_SECTION DE TEXTE_

◆ ◆ ◆ ◆ ◆

L’offensive turco-azérie sur le Nagorny-Karabagh était entrée dans une nouvelle phase avec la conquête de la ville de Chouchi, ancienne citadelle verrouillant la région de la capitale du territoire, Stepanakert. La prise de ce verrou et les conséquences de l’exode de masse provoqué par la guerre ont ouvert la voie à cette tragique évidence : le Karabagh arménien vit sans doute ses derniers jours en tant que tel, alors que le président arménien est parvenu à trouver un accord in extremis, satellisant l’Arménie.
Le premier ministre arménien Nikol Pashinyan, après avoir martelé pendant des semaines un discours martial et triomphaliste, a annoncé qu’un accord de cessation de la guerre avait été réalisé avec l’Azerbaïdjan, par l’intermédiaire de la Russie. C’est une double défaite pour celui qui prétendait émanciper l’Arménie de la tutelle russe et réaliser en pratique les objectifs d’une grande Arménie. C’est le contraire qui se réalise : l’Arménie devient encore plus un satellite russe, alors que le Nagorny-Karabagh rentre dans un processus de désagrégation aux dépens des Arméniens y vivant.
Le message du président est très clair sur le sens de cette défaite, même s’il prétend qu’il n’y a ni vainqueur, ni vaincu.
« Chers Compatriotes, sœurs et frères,
J’ai pris une décision personnelle grave, extrêmement grave pour moi et pour nous tous. J’ai signé avec les présidents de Russie et d’Azerbaïdjan une déclaration mettant fin à la guerre du Karabagh à une heure. Le texte de la déclaration, qui a déjà été publié, est indescriptiblement douloureux pour moi et pour notre peuple.
J’ai pris cette décision après avoir analysé en profondeur la situation militaire et sur la base de l’avis des personnes qui maîtrisent le mieux cette situation. Également en me fondant sur la conviction que vue la situation, c’est la meilleure solution possible. »
L’accord prévoit en effet un retrait des troupes arméniennes de nombreux secteurs, avec obligation d’un libre passage par l’Arménie entre la République d’Azerbaïdjan et la République autonome du Nakhitchevan. Le tout est supervisé par l’armée russe qui sera présente dans ces zones comme en Arménie !

◆ ◆ ◆ ◆ ◆

_DONNÉES FOURNIES_
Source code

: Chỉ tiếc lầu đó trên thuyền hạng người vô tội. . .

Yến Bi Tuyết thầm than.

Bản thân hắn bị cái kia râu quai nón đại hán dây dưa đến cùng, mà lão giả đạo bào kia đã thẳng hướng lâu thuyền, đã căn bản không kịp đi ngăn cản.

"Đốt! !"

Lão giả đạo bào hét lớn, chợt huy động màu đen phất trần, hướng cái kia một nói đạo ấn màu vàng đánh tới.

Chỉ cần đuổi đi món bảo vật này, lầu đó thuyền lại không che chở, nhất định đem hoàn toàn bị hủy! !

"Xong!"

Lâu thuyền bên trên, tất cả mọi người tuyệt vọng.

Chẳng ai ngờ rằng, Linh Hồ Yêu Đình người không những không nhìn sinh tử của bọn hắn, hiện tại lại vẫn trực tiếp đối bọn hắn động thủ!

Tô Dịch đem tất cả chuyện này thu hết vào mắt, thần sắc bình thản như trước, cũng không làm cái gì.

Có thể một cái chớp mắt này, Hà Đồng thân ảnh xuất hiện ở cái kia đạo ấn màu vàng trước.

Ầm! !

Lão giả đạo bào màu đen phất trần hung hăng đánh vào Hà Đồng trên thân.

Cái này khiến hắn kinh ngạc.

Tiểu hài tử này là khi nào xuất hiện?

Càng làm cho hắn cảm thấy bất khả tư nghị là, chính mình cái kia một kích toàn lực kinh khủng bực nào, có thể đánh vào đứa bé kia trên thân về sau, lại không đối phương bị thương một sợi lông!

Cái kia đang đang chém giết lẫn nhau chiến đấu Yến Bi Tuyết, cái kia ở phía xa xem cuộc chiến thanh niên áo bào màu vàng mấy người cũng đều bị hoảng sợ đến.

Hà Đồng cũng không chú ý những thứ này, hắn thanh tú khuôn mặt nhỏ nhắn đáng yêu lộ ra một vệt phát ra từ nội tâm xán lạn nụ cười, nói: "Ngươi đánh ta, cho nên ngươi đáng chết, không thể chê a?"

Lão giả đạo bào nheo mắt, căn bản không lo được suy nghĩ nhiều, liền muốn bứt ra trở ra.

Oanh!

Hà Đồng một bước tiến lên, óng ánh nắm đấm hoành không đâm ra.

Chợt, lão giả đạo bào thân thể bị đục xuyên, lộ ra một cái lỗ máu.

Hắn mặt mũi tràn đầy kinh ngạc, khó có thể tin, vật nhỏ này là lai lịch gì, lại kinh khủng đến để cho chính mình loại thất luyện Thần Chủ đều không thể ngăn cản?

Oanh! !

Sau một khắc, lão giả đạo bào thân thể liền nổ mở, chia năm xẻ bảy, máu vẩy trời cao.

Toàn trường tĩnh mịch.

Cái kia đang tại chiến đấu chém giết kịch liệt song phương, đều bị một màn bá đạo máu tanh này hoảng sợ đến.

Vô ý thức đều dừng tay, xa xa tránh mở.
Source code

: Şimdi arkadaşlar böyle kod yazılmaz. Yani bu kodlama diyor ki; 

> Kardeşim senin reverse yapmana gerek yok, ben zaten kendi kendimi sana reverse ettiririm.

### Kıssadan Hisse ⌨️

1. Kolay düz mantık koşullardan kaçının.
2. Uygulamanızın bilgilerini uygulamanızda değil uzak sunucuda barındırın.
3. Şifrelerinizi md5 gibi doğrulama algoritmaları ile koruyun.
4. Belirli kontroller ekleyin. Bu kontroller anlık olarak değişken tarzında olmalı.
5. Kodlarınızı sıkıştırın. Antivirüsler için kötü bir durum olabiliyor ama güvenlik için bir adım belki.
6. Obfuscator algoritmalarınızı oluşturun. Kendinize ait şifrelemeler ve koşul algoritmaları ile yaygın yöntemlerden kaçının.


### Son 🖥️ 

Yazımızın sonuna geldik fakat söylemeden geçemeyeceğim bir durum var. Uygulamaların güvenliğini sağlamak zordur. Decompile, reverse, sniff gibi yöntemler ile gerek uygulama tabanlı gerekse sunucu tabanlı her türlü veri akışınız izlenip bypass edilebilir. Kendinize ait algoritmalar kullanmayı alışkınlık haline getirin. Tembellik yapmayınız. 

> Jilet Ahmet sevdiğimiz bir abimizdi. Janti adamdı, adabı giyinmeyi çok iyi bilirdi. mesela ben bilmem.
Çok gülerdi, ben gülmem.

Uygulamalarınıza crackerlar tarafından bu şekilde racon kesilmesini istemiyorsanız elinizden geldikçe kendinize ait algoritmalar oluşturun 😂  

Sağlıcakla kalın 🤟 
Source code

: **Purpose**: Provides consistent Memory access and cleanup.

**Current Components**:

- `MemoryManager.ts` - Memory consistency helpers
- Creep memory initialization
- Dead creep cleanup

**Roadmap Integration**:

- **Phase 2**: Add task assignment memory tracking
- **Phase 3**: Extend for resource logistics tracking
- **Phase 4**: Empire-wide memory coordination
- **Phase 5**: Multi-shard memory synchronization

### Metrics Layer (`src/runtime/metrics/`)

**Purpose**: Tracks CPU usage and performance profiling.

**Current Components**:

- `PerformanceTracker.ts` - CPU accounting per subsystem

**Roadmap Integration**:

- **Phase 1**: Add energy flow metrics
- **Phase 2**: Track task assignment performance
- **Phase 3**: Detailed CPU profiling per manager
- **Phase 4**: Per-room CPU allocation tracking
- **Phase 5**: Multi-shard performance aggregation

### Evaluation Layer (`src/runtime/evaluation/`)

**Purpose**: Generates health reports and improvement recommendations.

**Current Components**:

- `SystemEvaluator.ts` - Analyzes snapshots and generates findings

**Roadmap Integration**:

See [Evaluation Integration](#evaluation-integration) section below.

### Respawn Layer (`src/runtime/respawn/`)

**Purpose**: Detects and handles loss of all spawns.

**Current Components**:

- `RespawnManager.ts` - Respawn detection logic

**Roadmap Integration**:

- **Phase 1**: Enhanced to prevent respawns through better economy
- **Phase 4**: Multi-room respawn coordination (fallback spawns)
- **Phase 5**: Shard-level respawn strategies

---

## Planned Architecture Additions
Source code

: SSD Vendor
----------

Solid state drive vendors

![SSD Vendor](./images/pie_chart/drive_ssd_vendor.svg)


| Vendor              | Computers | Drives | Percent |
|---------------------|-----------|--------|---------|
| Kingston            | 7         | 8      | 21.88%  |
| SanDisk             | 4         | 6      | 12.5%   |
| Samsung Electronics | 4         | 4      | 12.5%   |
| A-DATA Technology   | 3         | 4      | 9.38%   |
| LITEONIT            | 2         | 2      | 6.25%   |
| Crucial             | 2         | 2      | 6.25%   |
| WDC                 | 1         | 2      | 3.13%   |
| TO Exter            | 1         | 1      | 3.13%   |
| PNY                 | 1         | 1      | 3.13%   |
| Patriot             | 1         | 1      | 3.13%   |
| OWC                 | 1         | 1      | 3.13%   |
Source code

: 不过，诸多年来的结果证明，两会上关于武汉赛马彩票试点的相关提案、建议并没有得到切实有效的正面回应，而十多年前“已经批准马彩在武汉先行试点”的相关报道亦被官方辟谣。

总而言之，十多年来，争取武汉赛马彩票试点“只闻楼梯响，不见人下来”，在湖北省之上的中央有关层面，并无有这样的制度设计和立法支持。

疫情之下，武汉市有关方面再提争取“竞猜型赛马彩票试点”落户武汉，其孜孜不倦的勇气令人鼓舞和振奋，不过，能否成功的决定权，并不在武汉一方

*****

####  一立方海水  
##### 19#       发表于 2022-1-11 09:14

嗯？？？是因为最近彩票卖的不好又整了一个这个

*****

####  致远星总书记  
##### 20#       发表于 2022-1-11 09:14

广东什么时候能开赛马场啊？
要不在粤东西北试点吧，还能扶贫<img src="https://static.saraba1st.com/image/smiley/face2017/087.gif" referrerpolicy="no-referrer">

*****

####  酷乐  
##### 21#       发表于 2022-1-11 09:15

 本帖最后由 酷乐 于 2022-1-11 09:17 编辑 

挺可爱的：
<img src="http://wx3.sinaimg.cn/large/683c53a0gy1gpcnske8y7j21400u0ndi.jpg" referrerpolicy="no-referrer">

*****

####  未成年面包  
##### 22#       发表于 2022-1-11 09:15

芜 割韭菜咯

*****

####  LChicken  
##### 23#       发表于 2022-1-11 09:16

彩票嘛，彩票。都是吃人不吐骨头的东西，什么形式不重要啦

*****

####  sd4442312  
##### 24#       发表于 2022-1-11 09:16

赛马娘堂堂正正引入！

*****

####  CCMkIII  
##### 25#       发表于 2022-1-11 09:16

◆ ◆ ◆ ◆ ◆

_CONSIGNES DES TÂCHES_
1 - D'après le texte sur le Nagorny-Karabagh, quel pays a servi d'intermédiaire pour l'accord de cessation de la guerre avec l'Azerbaïdjan ?
2 - Rédigez la suite du texte sur le Nagorny-Karabagh en partant de sa dernière phrase.

_RÉPONSES PAR TÂCHE_
1 - La Russie.

2 -
C’est la conséquence d’une défaite militaire. Les deux principales routes du Karabagh étaient pratiquement coupées, il y avait une offensive azérie depuis le nord (la plaine de Martuni, qui permet ensuite de rejoindre le lac Sevan) et depuis le sud vers Chouchi, cette position donnant un net avantage pour assiéger Stepanekert, déjà vulnérable à l’Est. Si de plus la route de Latchine était coupée, c’était la catastrophe complète.
Maintenant, que va-t-il se passer? En théorie le coeur du Karabagh ne connaît pas de changement et il y aura un petit corridor de connexion avec l’Arménie. Sauf que l’Arménie est affaiblie, encore plus satellisée et que l’Azerbaïdjan va étrangler le Karabagh, lentement, sûrement et discrètement. La population civile a dû fuir, la situation sur place est désastreuse, et surtout les perspectives sont bloquées.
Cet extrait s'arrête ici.